**WHAT THIS TASK INVOLVES**
Copy out the records below, substituting "grid_cell" for every occurrence of "table_cell" and leaving all else unchanged.

BEGIN AVAILABLE DATA

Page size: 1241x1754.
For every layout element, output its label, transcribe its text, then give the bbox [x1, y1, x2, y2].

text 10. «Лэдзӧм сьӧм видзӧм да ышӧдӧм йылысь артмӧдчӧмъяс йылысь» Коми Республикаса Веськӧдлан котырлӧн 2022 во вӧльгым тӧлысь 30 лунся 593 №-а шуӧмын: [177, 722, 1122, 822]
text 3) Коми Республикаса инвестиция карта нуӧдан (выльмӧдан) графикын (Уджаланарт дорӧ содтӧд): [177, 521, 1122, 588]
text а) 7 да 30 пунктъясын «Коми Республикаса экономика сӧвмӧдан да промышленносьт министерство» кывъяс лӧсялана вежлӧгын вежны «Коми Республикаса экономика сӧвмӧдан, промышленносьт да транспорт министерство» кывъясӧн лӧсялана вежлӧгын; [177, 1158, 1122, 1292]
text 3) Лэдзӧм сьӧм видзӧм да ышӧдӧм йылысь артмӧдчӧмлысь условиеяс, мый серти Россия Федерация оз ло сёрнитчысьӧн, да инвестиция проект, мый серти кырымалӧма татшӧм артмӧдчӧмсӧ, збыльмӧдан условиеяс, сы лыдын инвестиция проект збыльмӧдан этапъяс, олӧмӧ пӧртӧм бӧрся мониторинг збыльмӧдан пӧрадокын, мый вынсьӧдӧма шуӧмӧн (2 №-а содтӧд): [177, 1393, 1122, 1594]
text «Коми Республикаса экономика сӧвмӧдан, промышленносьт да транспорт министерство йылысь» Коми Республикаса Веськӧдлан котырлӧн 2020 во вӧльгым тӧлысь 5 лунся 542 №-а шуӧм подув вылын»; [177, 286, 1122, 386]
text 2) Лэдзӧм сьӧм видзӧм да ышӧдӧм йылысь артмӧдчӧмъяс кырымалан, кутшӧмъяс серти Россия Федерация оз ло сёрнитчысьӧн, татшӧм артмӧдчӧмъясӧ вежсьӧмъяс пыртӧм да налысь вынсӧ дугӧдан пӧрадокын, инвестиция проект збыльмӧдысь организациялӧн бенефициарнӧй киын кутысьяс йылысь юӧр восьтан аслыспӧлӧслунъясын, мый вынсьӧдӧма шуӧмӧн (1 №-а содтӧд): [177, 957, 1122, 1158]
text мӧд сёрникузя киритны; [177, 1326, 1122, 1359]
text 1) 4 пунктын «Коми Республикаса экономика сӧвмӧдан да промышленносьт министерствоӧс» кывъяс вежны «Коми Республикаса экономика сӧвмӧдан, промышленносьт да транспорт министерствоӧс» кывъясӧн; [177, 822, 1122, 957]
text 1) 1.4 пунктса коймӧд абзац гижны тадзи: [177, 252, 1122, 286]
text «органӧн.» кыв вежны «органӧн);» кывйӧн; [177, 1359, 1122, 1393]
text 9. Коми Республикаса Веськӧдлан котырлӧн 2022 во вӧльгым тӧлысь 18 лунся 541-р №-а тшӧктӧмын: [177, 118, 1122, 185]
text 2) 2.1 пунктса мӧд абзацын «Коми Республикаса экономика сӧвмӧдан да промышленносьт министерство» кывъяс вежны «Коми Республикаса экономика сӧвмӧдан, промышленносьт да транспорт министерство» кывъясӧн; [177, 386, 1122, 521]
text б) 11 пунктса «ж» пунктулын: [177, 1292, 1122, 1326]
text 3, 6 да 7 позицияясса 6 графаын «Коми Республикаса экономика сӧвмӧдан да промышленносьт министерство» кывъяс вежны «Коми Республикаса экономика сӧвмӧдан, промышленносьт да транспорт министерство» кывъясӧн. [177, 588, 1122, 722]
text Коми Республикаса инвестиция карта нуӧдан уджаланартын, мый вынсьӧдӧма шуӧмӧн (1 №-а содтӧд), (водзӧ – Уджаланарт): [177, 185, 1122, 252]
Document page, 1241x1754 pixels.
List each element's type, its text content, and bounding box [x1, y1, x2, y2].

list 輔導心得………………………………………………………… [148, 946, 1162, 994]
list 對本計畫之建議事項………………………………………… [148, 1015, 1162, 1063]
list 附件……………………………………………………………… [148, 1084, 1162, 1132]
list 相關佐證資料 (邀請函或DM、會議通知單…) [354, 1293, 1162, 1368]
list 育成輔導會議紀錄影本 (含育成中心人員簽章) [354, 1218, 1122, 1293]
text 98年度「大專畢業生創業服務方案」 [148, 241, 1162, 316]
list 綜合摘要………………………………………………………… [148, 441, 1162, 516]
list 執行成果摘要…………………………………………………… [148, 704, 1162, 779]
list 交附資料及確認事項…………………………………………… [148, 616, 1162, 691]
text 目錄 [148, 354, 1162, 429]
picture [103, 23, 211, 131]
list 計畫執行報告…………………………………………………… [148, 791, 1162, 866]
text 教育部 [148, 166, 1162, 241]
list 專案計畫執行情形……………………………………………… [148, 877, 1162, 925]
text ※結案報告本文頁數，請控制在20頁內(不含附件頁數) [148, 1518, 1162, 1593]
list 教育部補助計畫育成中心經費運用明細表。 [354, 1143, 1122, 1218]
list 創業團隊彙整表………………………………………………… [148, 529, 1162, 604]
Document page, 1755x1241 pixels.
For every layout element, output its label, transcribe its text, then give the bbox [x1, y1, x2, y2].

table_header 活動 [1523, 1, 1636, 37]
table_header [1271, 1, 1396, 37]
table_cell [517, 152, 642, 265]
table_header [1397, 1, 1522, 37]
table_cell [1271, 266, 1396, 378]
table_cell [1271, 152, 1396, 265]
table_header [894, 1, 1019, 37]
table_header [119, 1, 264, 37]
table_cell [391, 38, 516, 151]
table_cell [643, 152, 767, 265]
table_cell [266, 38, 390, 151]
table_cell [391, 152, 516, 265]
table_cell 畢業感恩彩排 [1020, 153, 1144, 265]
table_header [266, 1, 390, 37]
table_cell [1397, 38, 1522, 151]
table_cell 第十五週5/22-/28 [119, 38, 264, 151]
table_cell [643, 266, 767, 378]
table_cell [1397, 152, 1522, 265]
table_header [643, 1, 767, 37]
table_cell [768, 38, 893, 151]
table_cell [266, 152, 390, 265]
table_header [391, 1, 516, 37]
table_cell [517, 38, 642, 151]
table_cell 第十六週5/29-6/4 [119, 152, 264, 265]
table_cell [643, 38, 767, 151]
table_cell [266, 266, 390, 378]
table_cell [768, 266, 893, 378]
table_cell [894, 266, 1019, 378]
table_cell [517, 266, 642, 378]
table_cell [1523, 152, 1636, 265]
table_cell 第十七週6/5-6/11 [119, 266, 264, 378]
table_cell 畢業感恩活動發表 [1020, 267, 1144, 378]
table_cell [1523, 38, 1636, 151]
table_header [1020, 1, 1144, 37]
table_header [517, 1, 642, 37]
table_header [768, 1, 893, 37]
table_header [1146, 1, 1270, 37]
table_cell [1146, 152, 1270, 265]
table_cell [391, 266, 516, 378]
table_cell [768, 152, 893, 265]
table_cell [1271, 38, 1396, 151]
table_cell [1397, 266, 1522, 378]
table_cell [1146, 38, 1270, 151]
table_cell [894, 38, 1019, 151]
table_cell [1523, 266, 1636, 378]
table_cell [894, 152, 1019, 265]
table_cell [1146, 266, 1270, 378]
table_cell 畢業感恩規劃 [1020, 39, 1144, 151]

END AVAILABLE DATA

**EXERCISE RESPONSE**
Page size: 1241x1754.
For every layout element, output its label, transcribe its text, then give the bbox [x1, y1, x2, y2].

text 10. «Лэдзӧм сьӧм видзӧм да ышӧдӧм йылысь артмӧдчӧмъяс йылысь» Коми Республикаса Веськӧдлан котырлӧн 2022 во вӧльгым тӧлысь 30 лунся 593 №-а шуӧмын: [177, 722, 1122, 822]
text 3) Коми Республикаса инвестиция карта нуӧдан (выльмӧдан) графикын (Уджаланарт дорӧ содтӧд): [177, 521, 1122, 588]
text а) 7 да 30 пунктъясын «Коми Республикаса экономика сӧвмӧдан да промышленносьт министерство» кывъяс лӧсялана вежлӧгын вежны «Коми Республикаса экономика сӧвмӧдан, промышленносьт да транспорт министерство» кывъясӧн лӧсялана вежлӧгын; [177, 1158, 1122, 1292]
text 3) Лэдзӧм сьӧм видзӧм да ышӧдӧм йылысь артмӧдчӧмлысь условиеяс, мый серти Россия Федерация оз ло сёрнитчысьӧн, да инвестиция проект, мый серти кырымалӧма татшӧм артмӧдчӧмсӧ, збыльмӧдан условиеяс, сы лыдын инвестиция проект збыльмӧдан этапъяс, олӧмӧ пӧртӧм бӧрся мониторинг збыльмӧдан пӧрадокын, мый вынсьӧдӧма шуӧмӧн (2 №-а содтӧд): [177, 1393, 1122, 1594]
text «Коми Республикаса экономика сӧвмӧдан, промышленносьт да транспорт министерство йылысь» Коми Республикаса Веськӧдлан котырлӧн 2020 во вӧльгым тӧлысь 5 лунся 542 №-а шуӧм подув вылын»; [177, 286, 1122, 386]
text 2) Лэдзӧм сьӧм видзӧм да ышӧдӧм йылысь артмӧдчӧмъяс кырымалан, кутшӧмъяс серти Россия Федерация оз ло сёрнитчысьӧн, татшӧм артмӧдчӧмъясӧ вежсьӧмъяс пыртӧм да налысь вынсӧ дугӧдан пӧрадокын, инвестиция проект збыльмӧдысь организациялӧн бенефициарнӧй киын кутысьяс йылысь юӧр восьтан аслыспӧлӧслунъясын, мый вынсьӧдӧма шуӧмӧн (1 №-а содтӧд): [177, 957, 1122, 1158]
text мӧд сёрникузя киритны; [177, 1326, 1122, 1359]
text 1) 4 пунктын «Коми Республикаса экономика сӧвмӧдан да промышленносьт министерствоӧс» кывъяс вежны «Коми Республикаса экономика сӧвмӧдан, промышленносьт да транспорт министерствоӧс» кывъясӧн; [177, 822, 1122, 957]
text 1) 1.4 пунктса коймӧд абзац гижны тадзи: [177, 252, 1122, 286]
text «органӧн.» кыв вежны «органӧн);» кывйӧн; [177, 1359, 1122, 1393]
text 9. Коми Республикаса Веськӧдлан котырлӧн 2022 во вӧльгым тӧлысь 18 лунся 541-р №-а тшӧктӧмын: [177, 118, 1122, 185]
text 2) 2.1 пунктса мӧд абзацын «Коми Республикаса экономика сӧвмӧдан да промышленносьт министерство» кывъяс вежны «Коми Республикаса экономика сӧвмӧдан, промышленносьт да транспорт министерство» кывъясӧн; [177, 386, 1122, 521]
text б) 11 пунктса «ж» пунктулын: [177, 1292, 1122, 1326]
text 3, 6 да 7 позицияясса 6 графаын «Коми Республикаса экономика сӧвмӧдан да промышленносьт министерство» кывъяс вежны «Коми Республикаса экономика сӧвмӧдан, промышленносьт да транспорт министерство» кывъясӧн. [177, 588, 1122, 722]
text Коми Республикаса инвестиция карта нуӧдан уджаланартын, мый вынсьӧдӧма шуӧмӧн (1 №-а содтӧд), (водзӧ – Уджаланарт): [177, 185, 1122, 252]
Document page, 1241x1754 pixels.
List each element's type, its text content, and bounding box [x1, y1, x2, y2].

list 輔導心得………………………………………………………… [148, 946, 1162, 994]
list 對本計畫之建議事項………………………………………… [148, 1015, 1162, 1063]
list 附件……………………………………………………………… [148, 1084, 1162, 1132]
list 相關佐證資料 (邀請函或DM、會議通知單…) [354, 1293, 1162, 1368]
list 育成輔導會議紀錄影本 (含育成中心人員簽章) [354, 1218, 1122, 1293]
text 98年度「大專畢業生創業服務方案」 [148, 241, 1162, 316]
list 綜合摘要………………………………………………………… [148, 441, 1162, 516]
list 執行成果摘要…………………………………………………… [148, 704, 1162, 779]
list 交附資料及確認事項…………………………………………… [148, 616, 1162, 691]
text 目錄 [148, 354, 1162, 429]
picture [103, 23, 211, 131]
list 計畫執行報告…………………………………………………… [148, 791, 1162, 866]
text 教育部 [148, 166, 1162, 241]
list 專案計畫執行情形……………………………………………… [148, 877, 1162, 925]
text ※結案報告本文頁數，請控制在20頁內(不含附件頁數) [148, 1518, 1162, 1593]
list 教育部補助計畫育成中心經費運用明細表。 [354, 1143, 1122, 1218]
list 創業團隊彙整表………………………………………………… [148, 529, 1162, 604]
Document page, 1755x1241 pixels.
For every layout element, output its label, transcribe its text, then give the bbox [x1, y1, x2, y2].

table_header 活動 [1523, 1, 1636, 37]
table_header [1271, 1, 1396, 37]
grid_cell [517, 152, 642, 265]
table_header [1397, 1, 1522, 37]
grid_cell [1271, 266, 1396, 378]
grid_cell [1271, 152, 1396, 265]
table_header [894, 1, 1019, 37]
table_header [119, 1, 264, 37]
grid_cell [391, 38, 516, 151]
grid_cell [643, 152, 767, 265]
grid_cell [266, 38, 390, 151]
grid_cell [391, 152, 516, 265]
grid_cell 畢業感恩彩排 [1020, 153, 1144, 265]
table_header [266, 1, 390, 37]
grid_cell [1397, 38, 1522, 151]
grid_cell 第十五週5/22-/28 [119, 38, 264, 151]
grid_cell [643, 266, 767, 378]
grid_cell [1397, 152, 1522, 265]
table_header [643, 1, 767, 37]
grid_cell [768, 38, 893, 151]
grid_cell [266, 152, 390, 265]
table_header [391, 1, 516, 37]
grid_cell [517, 38, 642, 151]
grid_cell 第十六週5/29-6/4 [119, 152, 264, 265]
grid_cell [643, 38, 767, 151]
grid_cell [266, 266, 390, 378]
grid_cell [768, 266, 893, 378]
grid_cell [894, 266, 1019, 378]
grid_cell [517, 266, 642, 378]
grid_cell [1523, 152, 1636, 265]
grid_cell 第十七週6/5-6/11 [119, 266, 264, 378]
grid_cell 畢業感恩活動發表 [1020, 267, 1144, 378]
grid_cell [1523, 38, 1636, 151]
table_header [1020, 1, 1144, 37]
table_header [517, 1, 642, 37]
table_header [768, 1, 893, 37]
table_header [1146, 1, 1270, 37]
grid_cell [1146, 152, 1270, 265]
grid_cell [391, 266, 516, 378]
grid_cell [768, 152, 893, 265]
grid_cell [1271, 38, 1396, 151]
grid_cell [1397, 266, 1522, 378]
grid_cell [1146, 38, 1270, 151]
grid_cell [894, 38, 1019, 151]
grid_cell [1523, 266, 1636, 378]
grid_cell [894, 152, 1019, 265]
grid_cell [1146, 266, 1270, 378]
grid_cell 畢業感恩規劃 [1020, 39, 1144, 151]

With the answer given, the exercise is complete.